MUSIC MONDAY: Fight Song by Rachel Platten

I am not really a morning person.  Generally speaking, I find it easy to wake up early, but that doesn’t mean I’m happy about it.  I think most of the time, I get up out of obligation.  I have work to attend to, I have to finish some school work, it’s my turn to make a meal…

Don’t get me wrong, I love being of service.  It’s just difficult to get up sometimes, especially when you know the extent of the obligations you have to carry out during the day.  I try my best to have a good ten minutes just meditating, but most of the time, the to-do list just run on and on in my head.

So one morning, on our way to work, this song comes on.  It was absolutely motivating.  I looked for a lyric video, so you can see what I mean.

I remember when Tatay died.  I couldn’t sleep.  I kept thinking in my head how are we going to move on from this.  What do we do next?  What will I be at work?  How will my wedding be?  Who will my mother grow old with now?  Where do we go next?  It’s just a barrage of questions over and over.

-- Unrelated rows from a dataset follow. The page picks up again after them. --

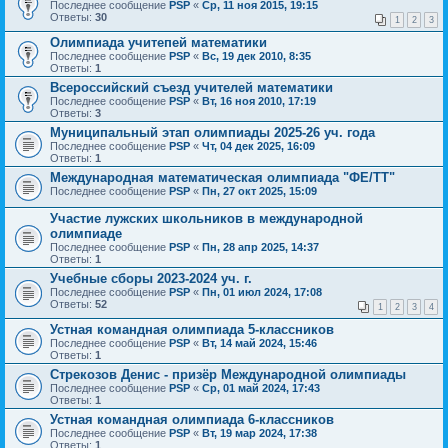
Последнее сообщение
PSP
«
Ср, 11 ноя 2015, 19:15
Ответы:
30
1
2
3
Олимпиада учитепей математики
Последнее сообщение
PSP
«
Вс, 19 дек 2010, 8:35
Ответы:
1
Всероссийский съезд учителей математики
Последнее сообщение
PSP
«
Вт, 16 ноя 2010, 17:19
Ответы:
3
Муниципальный этап олимпиады 2025-26 уч. года
Последнее сообщение
PSP
«
Чт, 04 дек 2025, 16:09
Ответы:
1
Международная математическая олимпиада "ФЕ/ТТ"
Последнее сообщение
PSP
«
Пн, 27 окт 2025, 15:09
Участие лужских школьников в международной
олимпиаде
Последнее сообщение
PSP
«
Пн, 28 апр 2025, 14:37
Ответы:
1
Учебные сборы 2023-2024 уч. г.
Последнее сообщение
PSP
«
Пн, 01 июл 2024, 17:08
Ответы:
52
1
2
3
4
Устная командная олимпиада 5-классников
Последнее сообщение
PSP
«
Вт, 14 май 2024, 15:46
Ответы:
1
Стрекозов Денис - призёр Международной олимпиады
Последнее сообщение
PSP
«
Ср, 01 май 2024, 17:43
Ответы:
1
Устная командная олимпиада 6-классников
Последнее сообщение
PSP
«
Вт, 19 мар 2024, 17:38
Ответы:
1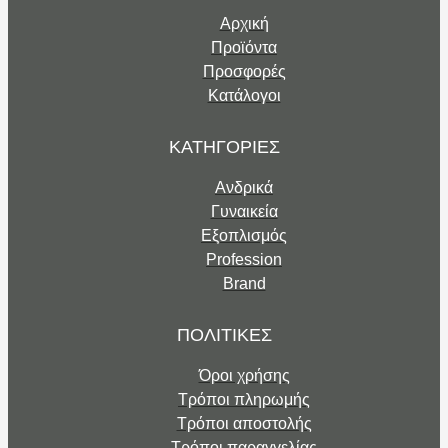
Αρχική
Προϊόντα
Προσφορές
Κατάλογοι
ΚΑΤΗΓΟΡΙΕΣ
Ανδρικά
Γυναικεία
Εξοπλισμός
Profession
Brand
ΠΟΛΙΤΙΚΕΣ
Όροι χρήσης
Τρόποι πληρωμής
Τρόποι αποστολής
Τρόποι παραγγελίας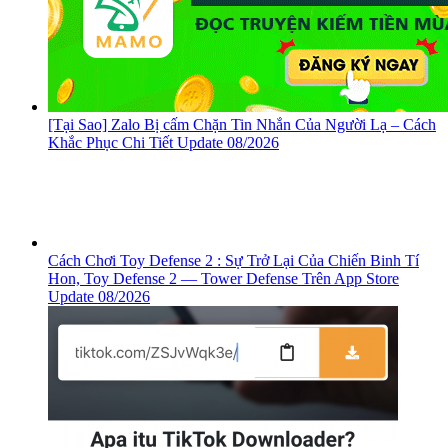
[Tại Sao] Zalo Bị cấm Chặn Tin Nhắn Của Người Lạ – Cách
Khắc Phục Chi Tiết Update 08/2026
Cách Chơi Toy Defense 2 : Sự Trở Lại Của Chiến Binh Tí
Hon, ‎Toy Defense 2 — Tower Defense Trên App Store
Update 08/2026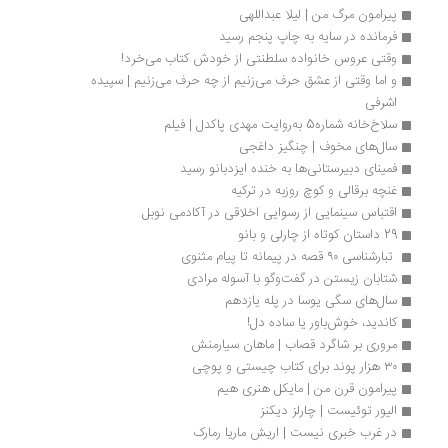
پیرامون مرگ من | لیلا عبداللهی
فرمانده در سایه به چاپ پنجم رسید
وقتی عروس خانواده سلطنتی از خودش کتاب می‌خرد!
و اما وقتی از عشق حرف می‌زنیم از چه حرف می‌زنیم | سپیده 
اشرفی
سلاخ‌خانه شماره5 به‌روایت مهدی پاکدل | فیلم
سال‌های مخوف | چنگیز داغجی
فمینای دبیرستانی‌ها به خنده ایزدبانو رسید
غنچه برقالی و کوچ روزبه در ترکیه 
اقتباس سینمایی از رسوایی اخلاقی در آکادمی نوبل
29 داستان کوتاه از چارلی و بانو
 تبارشناسی ۹۰ قصه‌ در پیمانه تا پیام مثنوی
شتابان زیستن در گفت‌وگو با آسوله مرادی
سال‌های سگی یوسا در پله یازدهم
کاندید، خوش‌باور یا ساده دل!
مروری بر شاگرد قصاب | ماهان سیارمنش
۳۰ هزار پوند برای کتاب چیستی و پوچی
پیرامون قرن من | مایکل هنری هیم
الیور توئیست | چارلز دیکنز
در غرب خبری نیست | اریش ماریا رمارک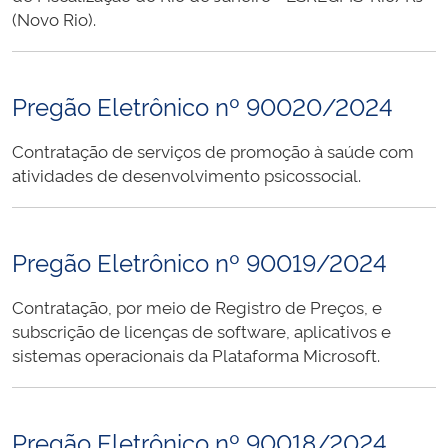
(Novo Rio).
Pregão Eletrônico nº 90020/2024
Contratação de serviços de promoção à saúde com
atividades de desenvolvimento psicossocial.
Pregão Eletrônico nº 90019/2024
Contratação, por meio de Registro de Preços, e
subscrição de licenças de software, aplicativos e
sistemas operacionais da Plataforma Microsoft.
Pregão Eletrônico nº 90018/2024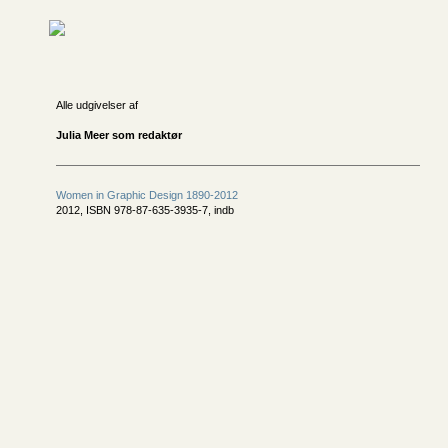
Alle udgivelser af
Julia Meer som redaktør
Women in Graphic Design 1890-2012
2012, ISBN 978-87-635-3935-7, indb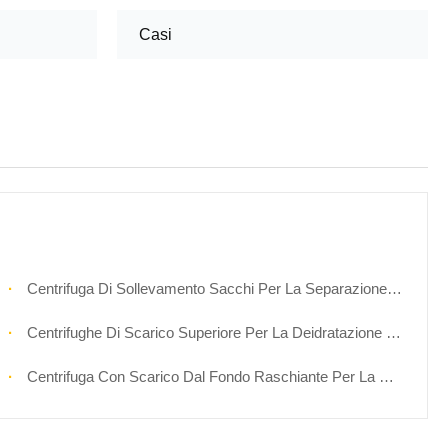
Casi
Centrifuga Di Sollevamento Sacchi Per La Separazione Dei Cristalli Di Zucchero Speciali
Centrifughe Di Scarico Superiore Per La Deidratazione Dei Cristalli Degli Additivi Alimentari
Centrifuga Con Scarico Dal Fondo Raschiante Per La Disidratazione Del Sale Cristallizzato MVR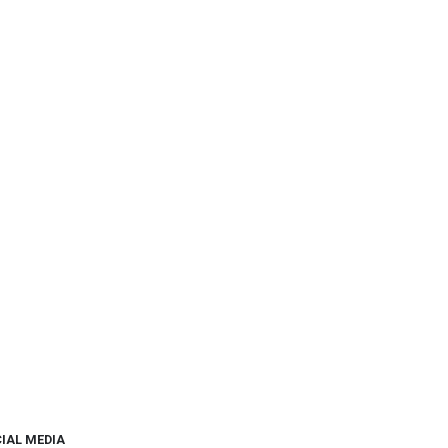
IAL MEDIA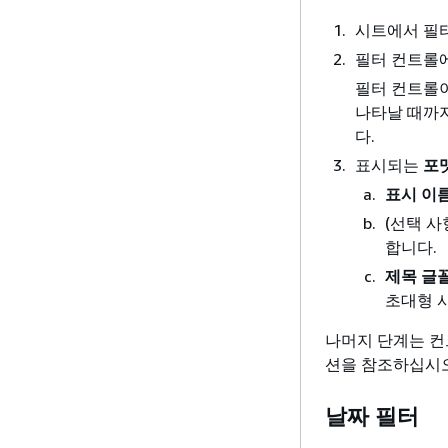
시트에서 필
필터 컨트롤
필터 컨트롤이
나타날 때까지
다.
표시되는
포
표시 이
(선택 
합니다.
제목 글
초대형 
나머지 단계는 컨
션을 참조하십시오
날짜 필터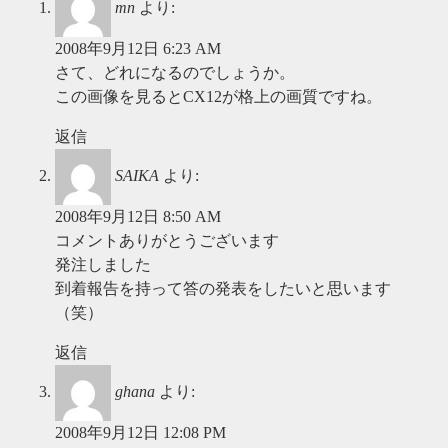
mn
より:
2008年9月12日 6:23 AM
さて、どれになるのでしょうか。
この画像を見るとCX12が格上の画質ですね。
返信
SAIKA
より:
2008年9月12日 8:50 AM
コメントありがとうございます
発注しました
到着報告を持って答の発表をしたいと思います
（笑）
返信
ghana
より:
2008年9月12日 12:08 PM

I don’t know how I got to bed.  Or how long it was before I actually slept, really slept.  More so, how I got up.  But I did.  I got up, I did my sun salutations, I made breakfast, took a shower, went to work.  And then I hit repeat.

This song brought back all those memories of those days.  And while the blessings continue to shower my path, I am not denying that when days are hard, they’re hard.  Truly sincerely disarmingly hard.

But there’s a lot of fight left in me.